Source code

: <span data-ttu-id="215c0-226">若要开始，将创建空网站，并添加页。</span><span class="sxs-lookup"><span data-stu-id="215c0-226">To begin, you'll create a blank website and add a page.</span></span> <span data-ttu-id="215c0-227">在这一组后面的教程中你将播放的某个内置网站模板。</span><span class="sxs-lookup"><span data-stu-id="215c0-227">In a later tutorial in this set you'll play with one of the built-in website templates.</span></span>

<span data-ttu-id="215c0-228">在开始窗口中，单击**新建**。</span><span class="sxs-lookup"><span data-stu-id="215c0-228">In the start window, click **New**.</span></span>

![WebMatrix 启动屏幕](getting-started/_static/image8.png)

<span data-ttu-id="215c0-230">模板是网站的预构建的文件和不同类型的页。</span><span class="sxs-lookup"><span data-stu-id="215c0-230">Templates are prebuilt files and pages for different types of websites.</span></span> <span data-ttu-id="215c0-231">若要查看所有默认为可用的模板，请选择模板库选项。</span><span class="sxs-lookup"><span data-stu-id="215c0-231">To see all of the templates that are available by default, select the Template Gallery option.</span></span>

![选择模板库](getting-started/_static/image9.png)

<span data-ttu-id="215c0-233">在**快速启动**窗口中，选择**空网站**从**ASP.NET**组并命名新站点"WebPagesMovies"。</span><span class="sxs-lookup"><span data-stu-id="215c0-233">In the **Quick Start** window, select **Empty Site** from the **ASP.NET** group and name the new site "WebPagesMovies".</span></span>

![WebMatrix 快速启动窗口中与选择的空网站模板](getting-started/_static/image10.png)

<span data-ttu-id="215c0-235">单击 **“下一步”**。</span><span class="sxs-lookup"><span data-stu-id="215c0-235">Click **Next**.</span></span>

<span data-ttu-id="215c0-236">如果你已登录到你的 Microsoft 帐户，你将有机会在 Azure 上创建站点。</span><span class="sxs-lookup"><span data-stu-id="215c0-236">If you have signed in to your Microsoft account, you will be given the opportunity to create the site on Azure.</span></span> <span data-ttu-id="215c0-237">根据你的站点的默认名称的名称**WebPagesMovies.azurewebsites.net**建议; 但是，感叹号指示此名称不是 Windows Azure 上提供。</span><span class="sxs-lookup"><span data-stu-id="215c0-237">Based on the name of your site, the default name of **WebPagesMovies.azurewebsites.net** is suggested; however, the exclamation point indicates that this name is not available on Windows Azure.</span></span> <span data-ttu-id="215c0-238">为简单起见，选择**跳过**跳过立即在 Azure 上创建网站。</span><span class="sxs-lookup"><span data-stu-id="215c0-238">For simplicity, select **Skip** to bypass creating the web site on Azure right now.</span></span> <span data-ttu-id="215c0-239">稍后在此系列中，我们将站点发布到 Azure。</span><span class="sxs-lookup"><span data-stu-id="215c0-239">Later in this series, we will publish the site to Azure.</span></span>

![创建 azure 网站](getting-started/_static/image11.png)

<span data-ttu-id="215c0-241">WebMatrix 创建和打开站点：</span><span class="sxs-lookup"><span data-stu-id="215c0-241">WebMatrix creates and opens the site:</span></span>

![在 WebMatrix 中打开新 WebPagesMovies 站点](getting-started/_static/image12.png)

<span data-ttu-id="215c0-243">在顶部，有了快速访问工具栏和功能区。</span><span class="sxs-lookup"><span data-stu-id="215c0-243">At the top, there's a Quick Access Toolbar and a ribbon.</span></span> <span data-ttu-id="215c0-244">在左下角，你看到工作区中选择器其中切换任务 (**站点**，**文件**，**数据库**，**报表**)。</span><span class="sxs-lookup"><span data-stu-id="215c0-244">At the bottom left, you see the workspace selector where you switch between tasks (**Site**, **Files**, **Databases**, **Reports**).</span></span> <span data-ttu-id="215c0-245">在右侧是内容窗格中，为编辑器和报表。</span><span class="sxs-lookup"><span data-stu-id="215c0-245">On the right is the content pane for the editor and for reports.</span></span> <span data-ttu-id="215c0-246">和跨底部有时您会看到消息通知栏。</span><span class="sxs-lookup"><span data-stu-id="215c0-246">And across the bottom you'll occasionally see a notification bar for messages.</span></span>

:::::

» Task to carry out: Wherever a line contains the string "started", copy that line from the data.

» Final answer:
![WebMatrix 启动屏幕](getting-started/_static/image8.png)
![选择模板库](getting-started/_static/image9.png)
![WebMatrix 快速启动窗口中与选择的空网站模板](getting-started/_static/image10.png)
![创建 azure 网站](getting-started/_static/image11.png)
![在 WebMatrix 中打开新 WebPagesMovies 站点](getting-started/_static/image12.png)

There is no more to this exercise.